[Collected data]
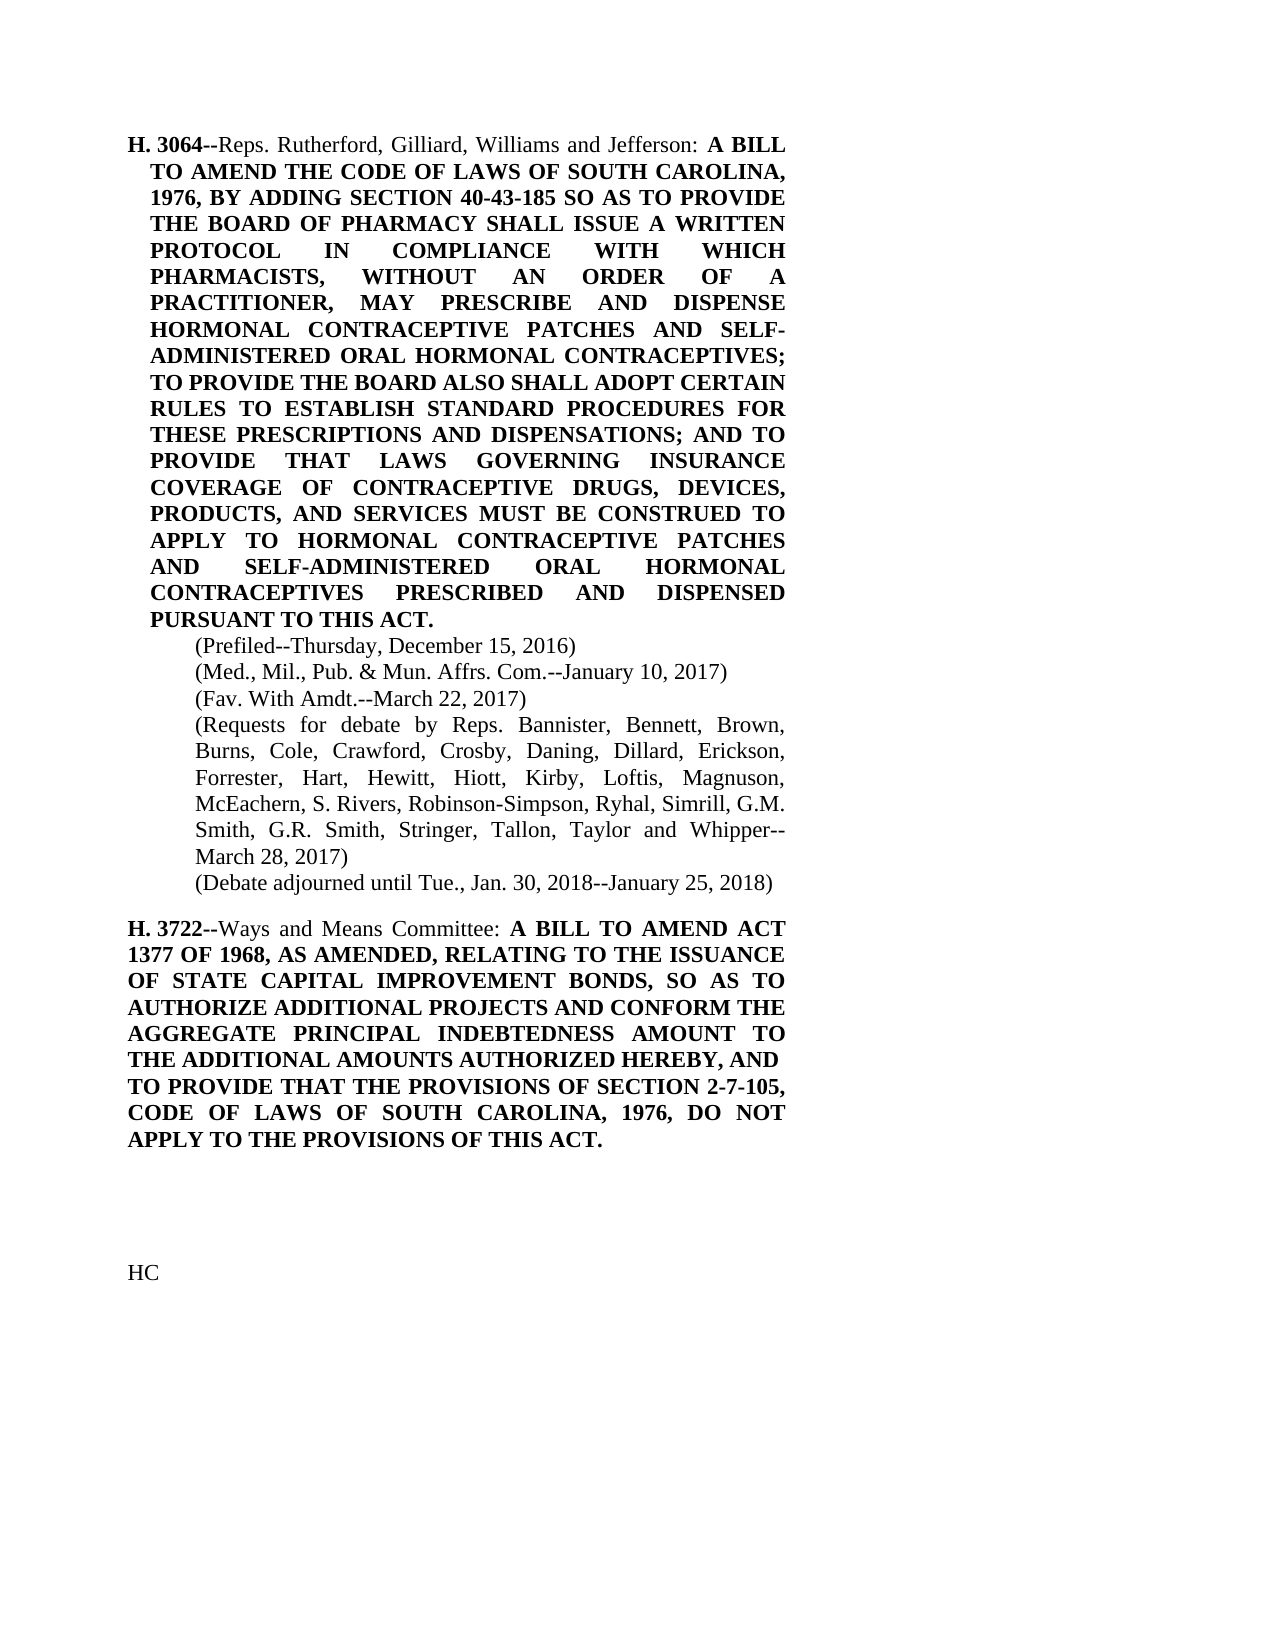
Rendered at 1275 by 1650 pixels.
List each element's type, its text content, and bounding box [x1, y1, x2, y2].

text (Fav. With Amdt.--March 22, 2017) [195, 685, 786, 711]
text H. 3722--Ways and Means Committee: A BILL TO AMEND ACT 1377 OF 1968, AS AMENDED, RELATING TO THE ISSUANCE OF STATE CAPITAL IMPROVEMENT BONDS, SO AS TO AUTHORIZE ADDITIONAL PROJECTS AND CONFORM THE AGGREGATE PRINCIPAL INDEBTEDNESS AMOUNT TO THE ADDITIONAL AMOUNTS AUTHORIZED HEREBY, AND [127, 915, 786, 1073]
text (Prefiled--Thursday, December 15, 2016) [195, 632, 786, 658]
text (Requests for debate by Reps. Bannister, Bennett, Brown, Burns, Cole, Crawford, Crosby, Daning, Dillard, Erickson, Forrester, Hart, Hewitt, Hiott, Kirby, Loftis, Magnuson, McEachern, S. Rivers, Robinson-Simpson, Ryhal, Simrill, G.M. Smith, G.R. Smith, Stringer, Tallon, Taylor and Whipper--March 28, 2017) [195, 711, 786, 869]
text (Debate adjourned until Tue., Jan. 30, 2018--January 25, 2018) [195, 869, 786, 896]
text H. 3064--Reps. Rutherford, Gilliard, Williams and Jefferson: A BILL TO AMEND THE CODE OF LAWS OF SOUTH CAROLINA, 1976, BY ADDING SECTION 40-43-185 SO AS TO PROVIDE THE BOARD OF PHARMACY SHALL ISSUE A WRITTEN PROTOCOL IN COMPLIANCE WITH WHICH PHARMACISTS, WITHOUT AN ORDER OF A PRACTITIONER, MAY PRESCRIBE AND DISPENSE HORMONAL CONTRACEPTIVE PATCHES AND SELF-ADMINISTERED ORAL HORMONAL CONTRACEPTIVES; TO PROVIDE THE BOARD ALSO SHALL ADOPT CERTAIN RULES TO ESTABLISH STANDARD PROCEDURES FOR THESE PRESCRIPTIONS AND DISPENSATIONS; AND TO PROVIDE THAT LAWS GOVERNING INSURANCE COVERAGE OF CONTRACEPTIVE DRUGS, DEVICES, PRODUCTS, AND SERVICES MUST BE CONSTRUED TO APPLY TO HORMONAL CONTRACEPTIVE PATCHES AND SELF-ADMINISTERED ORAL HORMONAL CONTRACEPTIVES PRESCRIBED AND DISPENSED PURSUANT TO THIS ACT. [127, 131, 786, 632]
text TO PROVIDE THAT THE PROVISIONS OF SECTION 2-7-105, CODE OF LAWS OF SOUTH CAROLINA, 1976, DO NOT APPLY TO THE PROVISIONS OF THIS ACT. [127, 1073, 786, 1152]
text (Med., Mil., Pub. & Mun. Affrs. Com.--January 10, 2017) [195, 658, 786, 685]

Your instructions → Give the records again exactly as they stand, so that only the pictures are missing.

Solution to the problem →
Rendered at 1275 by 1650 pixels.
List each element's type, its text content, and bounding box [x1, y1, x2, y2].

text (Fav. With Amdt.--March 22, 2017) [195, 685, 786, 711]
text H. 3722--Ways and Means Committee: A BILL TO AMEND ACT 1377 OF 1968, AS AMENDED, RELATING TO THE ISSUANCE OF STATE CAPITAL IMPROVEMENT BONDS, SO AS TO AUTHORIZE ADDITIONAL PROJECTS AND CONFORM THE AGGREGATE PRINCIPAL INDEBTEDNESS AMOUNT TO THE ADDITIONAL AMOUNTS AUTHORIZED HEREBY, AND [127, 915, 786, 1073]
text (Prefiled--Thursday, December 15, 2016) [195, 632, 786, 658]
text (Requests for debate by Reps. Bannister, Bennett, Brown, Burns, Cole, Crawford, Crosby, Daning, Dillard, Erickson, Forrester, Hart, Hewitt, Hiott, Kirby, Loftis, Magnuson, McEachern, S. Rivers, Robinson-Simpson, Ryhal, Simrill, G.M. Smith, G.R. Smith, Stringer, Tallon, Taylor and Whipper--March 28, 2017) [195, 711, 786, 869]
text (Debate adjourned until Tue., Jan. 30, 2018--January 25, 2018) [195, 869, 786, 896]
text H. 3064--Reps. Rutherford, Gilliard, Williams and Jefferson: A BILL TO AMEND THE CODE OF LAWS OF SOUTH CAROLINA, 1976, BY ADDING SECTION 40-43-185 SO AS TO PROVIDE THE BOARD OF PHARMACY SHALL ISSUE A WRITTEN PROTOCOL IN COMPLIANCE WITH WHICH PHARMACISTS, WITHOUT AN ORDER OF A PRACTITIONER, MAY PRESCRIBE AND DISPENSE HORMONAL CONTRACEPTIVE PATCHES AND SELF-ADMINISTERED ORAL HORMONAL CONTRACEPTIVES; TO PROVIDE THE BOARD ALSO SHALL ADOPT CERTAIN RULES TO ESTABLISH STANDARD PROCEDURES FOR THESE PRESCRIPTIONS AND DISPENSATIONS; AND TO PROVIDE THAT LAWS GOVERNING INSURANCE COVERAGE OF CONTRACEPTIVE DRUGS, DEVICES, PRODUCTS, AND SERVICES MUST BE CONSTRUED TO APPLY TO HORMONAL CONTRACEPTIVE PATCHES AND SELF-ADMINISTERED ORAL HORMONAL CONTRACEPTIVES PRESCRIBED AND DISPENSED PURSUANT TO THIS ACT. [127, 131, 786, 632]
text TO PROVIDE THAT THE PROVISIONS OF SECTION 2-7-105, CODE OF LAWS OF SOUTH CAROLINA, 1976, DO NOT APPLY TO THE PROVISIONS OF THIS ACT. [127, 1073, 786, 1152]
text (Med., Mil., Pub. & Mun. Affrs. Com.--January 10, 2017) [195, 658, 786, 685]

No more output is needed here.